Exercise:
Filter the material below down to the lines containing the word "wrist".

___ Material shown

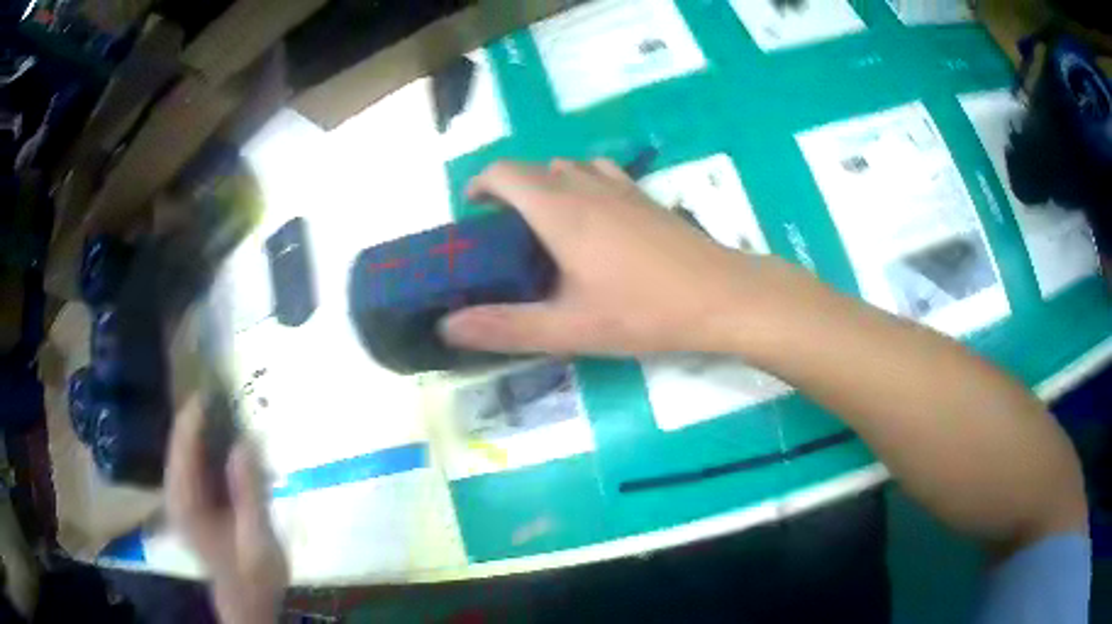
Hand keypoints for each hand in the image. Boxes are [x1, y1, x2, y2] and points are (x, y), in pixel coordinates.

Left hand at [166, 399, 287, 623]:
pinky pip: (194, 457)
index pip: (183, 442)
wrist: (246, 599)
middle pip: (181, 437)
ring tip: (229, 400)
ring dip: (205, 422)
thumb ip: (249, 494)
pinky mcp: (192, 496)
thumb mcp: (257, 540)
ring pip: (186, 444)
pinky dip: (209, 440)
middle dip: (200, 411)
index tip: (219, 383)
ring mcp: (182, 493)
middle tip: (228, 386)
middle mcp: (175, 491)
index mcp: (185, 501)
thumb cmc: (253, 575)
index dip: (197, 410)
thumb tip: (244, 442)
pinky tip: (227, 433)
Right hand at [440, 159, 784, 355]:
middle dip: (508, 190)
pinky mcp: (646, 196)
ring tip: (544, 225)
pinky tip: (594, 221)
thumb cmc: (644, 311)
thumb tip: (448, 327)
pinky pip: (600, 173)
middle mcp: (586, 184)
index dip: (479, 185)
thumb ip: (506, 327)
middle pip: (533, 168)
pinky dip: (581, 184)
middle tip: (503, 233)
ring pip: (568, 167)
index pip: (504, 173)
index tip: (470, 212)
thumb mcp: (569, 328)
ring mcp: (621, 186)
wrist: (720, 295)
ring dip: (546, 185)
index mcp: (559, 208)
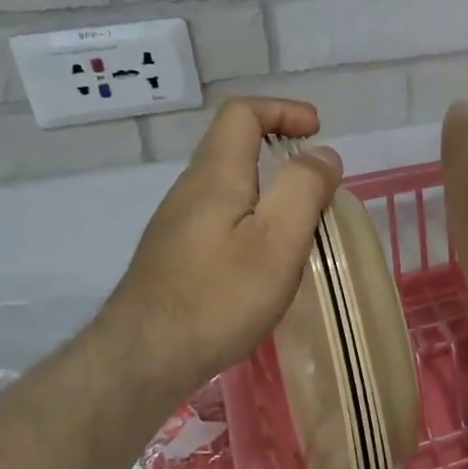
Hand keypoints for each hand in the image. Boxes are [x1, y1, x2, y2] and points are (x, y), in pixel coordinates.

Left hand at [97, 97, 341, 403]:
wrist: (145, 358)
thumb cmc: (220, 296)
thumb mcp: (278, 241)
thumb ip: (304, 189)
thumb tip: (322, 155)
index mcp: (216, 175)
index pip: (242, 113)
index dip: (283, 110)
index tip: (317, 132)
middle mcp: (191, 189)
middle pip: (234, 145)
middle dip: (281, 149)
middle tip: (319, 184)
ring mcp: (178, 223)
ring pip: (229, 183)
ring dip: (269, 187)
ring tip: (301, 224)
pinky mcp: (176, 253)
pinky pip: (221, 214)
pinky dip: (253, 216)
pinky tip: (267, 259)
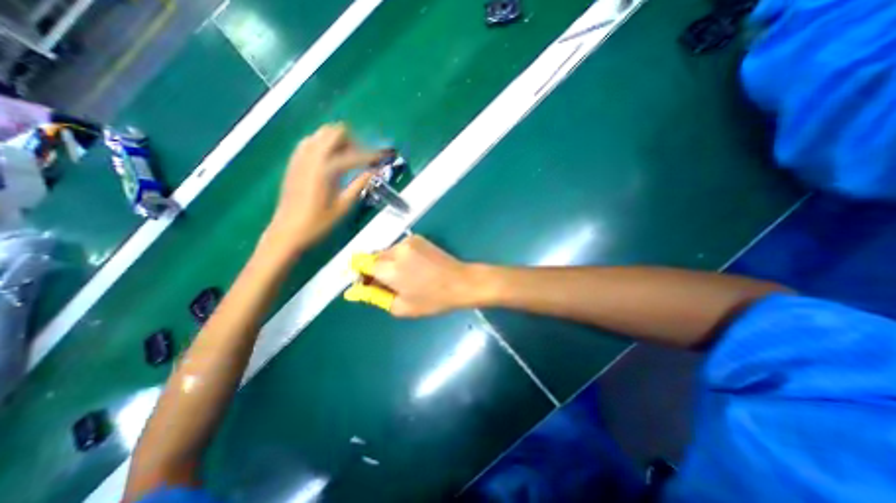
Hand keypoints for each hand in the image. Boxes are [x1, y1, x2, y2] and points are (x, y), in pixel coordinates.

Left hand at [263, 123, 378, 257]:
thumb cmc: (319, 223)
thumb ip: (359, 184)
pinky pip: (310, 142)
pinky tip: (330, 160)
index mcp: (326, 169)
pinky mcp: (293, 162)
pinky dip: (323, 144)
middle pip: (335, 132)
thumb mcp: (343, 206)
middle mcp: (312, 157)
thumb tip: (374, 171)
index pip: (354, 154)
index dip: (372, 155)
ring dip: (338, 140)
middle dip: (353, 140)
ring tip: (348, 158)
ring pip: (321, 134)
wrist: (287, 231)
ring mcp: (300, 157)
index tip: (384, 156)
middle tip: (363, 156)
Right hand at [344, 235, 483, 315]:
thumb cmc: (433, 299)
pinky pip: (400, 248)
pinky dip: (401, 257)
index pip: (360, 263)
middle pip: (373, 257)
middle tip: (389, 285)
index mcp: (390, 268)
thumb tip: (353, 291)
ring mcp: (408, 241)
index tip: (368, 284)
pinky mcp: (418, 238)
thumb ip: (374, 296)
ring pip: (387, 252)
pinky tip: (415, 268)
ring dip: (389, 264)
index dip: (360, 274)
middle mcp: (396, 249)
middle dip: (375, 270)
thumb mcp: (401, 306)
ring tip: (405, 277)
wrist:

______
___ Material shown

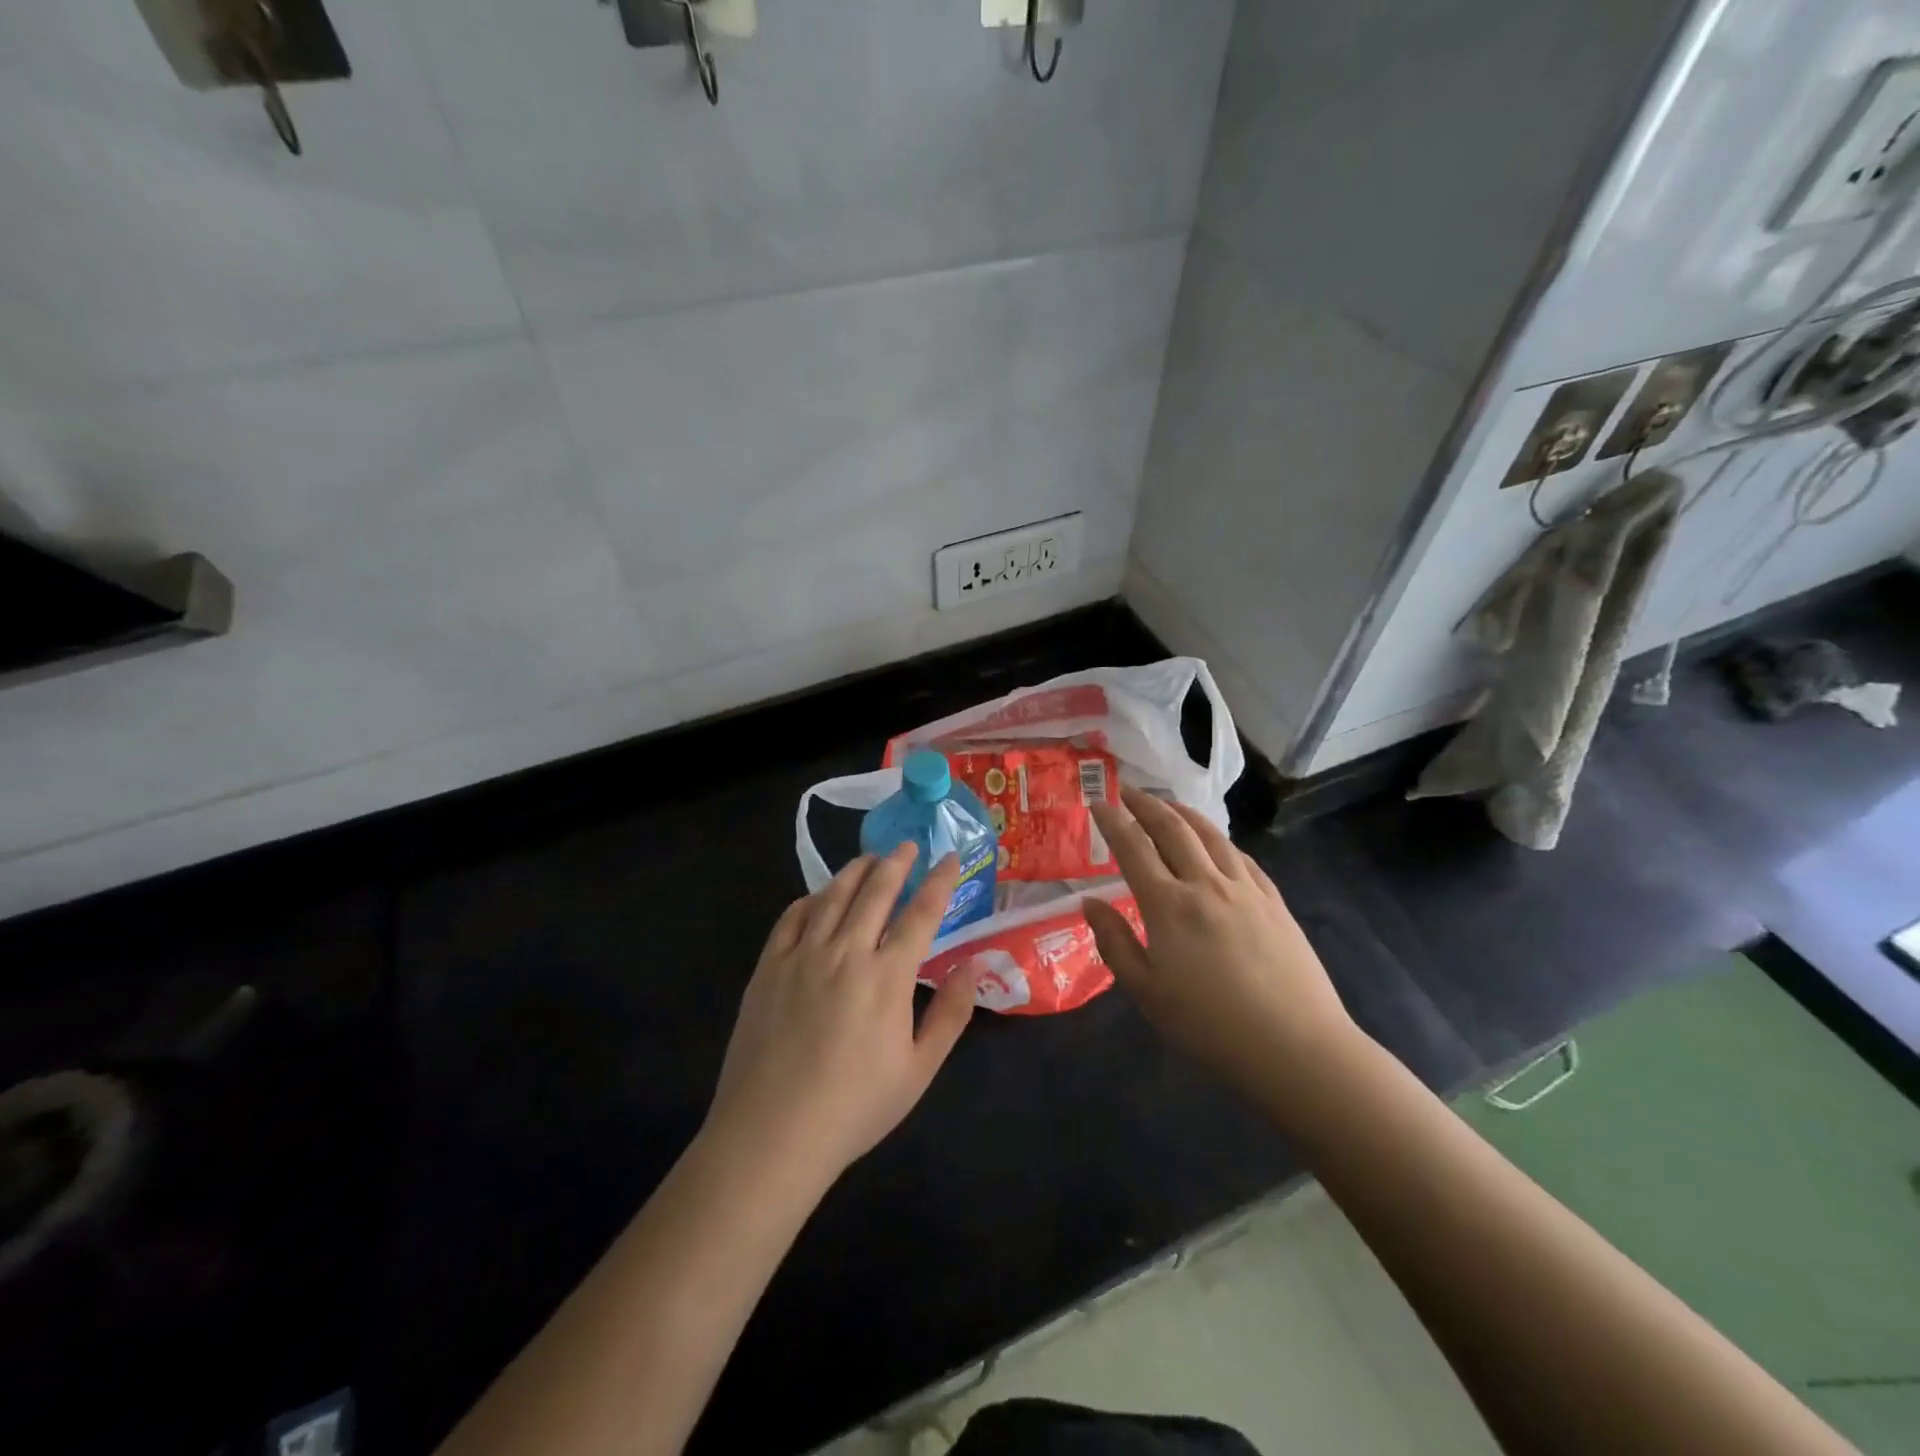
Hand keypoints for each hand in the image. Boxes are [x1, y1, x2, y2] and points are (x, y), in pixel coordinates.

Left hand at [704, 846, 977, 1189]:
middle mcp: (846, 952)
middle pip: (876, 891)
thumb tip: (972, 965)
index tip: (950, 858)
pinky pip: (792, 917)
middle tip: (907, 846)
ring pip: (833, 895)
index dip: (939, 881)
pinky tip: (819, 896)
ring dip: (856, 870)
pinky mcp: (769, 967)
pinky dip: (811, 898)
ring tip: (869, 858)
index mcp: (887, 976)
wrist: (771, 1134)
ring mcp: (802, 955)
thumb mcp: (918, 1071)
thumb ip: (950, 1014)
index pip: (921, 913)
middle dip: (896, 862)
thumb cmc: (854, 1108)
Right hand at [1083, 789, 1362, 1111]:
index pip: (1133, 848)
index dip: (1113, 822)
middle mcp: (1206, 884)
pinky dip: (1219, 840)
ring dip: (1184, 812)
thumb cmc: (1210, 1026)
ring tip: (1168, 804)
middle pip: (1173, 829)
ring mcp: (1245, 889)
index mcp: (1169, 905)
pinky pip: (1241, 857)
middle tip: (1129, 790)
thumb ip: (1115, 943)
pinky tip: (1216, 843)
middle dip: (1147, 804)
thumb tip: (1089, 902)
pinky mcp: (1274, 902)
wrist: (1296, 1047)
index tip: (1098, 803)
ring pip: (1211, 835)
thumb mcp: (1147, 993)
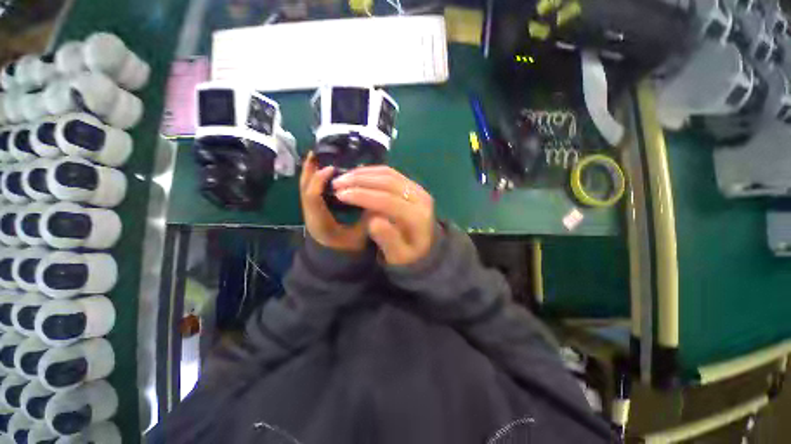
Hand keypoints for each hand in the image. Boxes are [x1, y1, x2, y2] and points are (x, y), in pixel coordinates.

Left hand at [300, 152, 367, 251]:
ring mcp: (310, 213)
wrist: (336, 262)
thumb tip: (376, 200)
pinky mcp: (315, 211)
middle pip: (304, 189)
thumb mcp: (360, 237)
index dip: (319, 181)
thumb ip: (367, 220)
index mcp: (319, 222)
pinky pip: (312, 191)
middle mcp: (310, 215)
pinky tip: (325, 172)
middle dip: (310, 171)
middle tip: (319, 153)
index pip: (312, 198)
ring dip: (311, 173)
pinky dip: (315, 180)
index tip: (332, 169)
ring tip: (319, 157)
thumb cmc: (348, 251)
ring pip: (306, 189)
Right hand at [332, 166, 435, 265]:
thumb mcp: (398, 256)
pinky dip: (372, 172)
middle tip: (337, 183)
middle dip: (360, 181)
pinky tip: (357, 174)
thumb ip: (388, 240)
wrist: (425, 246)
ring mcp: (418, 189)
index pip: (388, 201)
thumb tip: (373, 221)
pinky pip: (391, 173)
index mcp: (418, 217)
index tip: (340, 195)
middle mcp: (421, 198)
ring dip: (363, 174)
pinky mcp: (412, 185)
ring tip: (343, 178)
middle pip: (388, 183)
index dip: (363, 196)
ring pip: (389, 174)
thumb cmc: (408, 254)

______

The answer:
wrist: (246, 599)
wrist: (720, 295)
wrist: (145, 358)
wrist: (287, 231)
wrist:
wrist: (771, 1134)
wrist: (1296, 1047)
wrist: (336, 262)
wrist: (425, 246)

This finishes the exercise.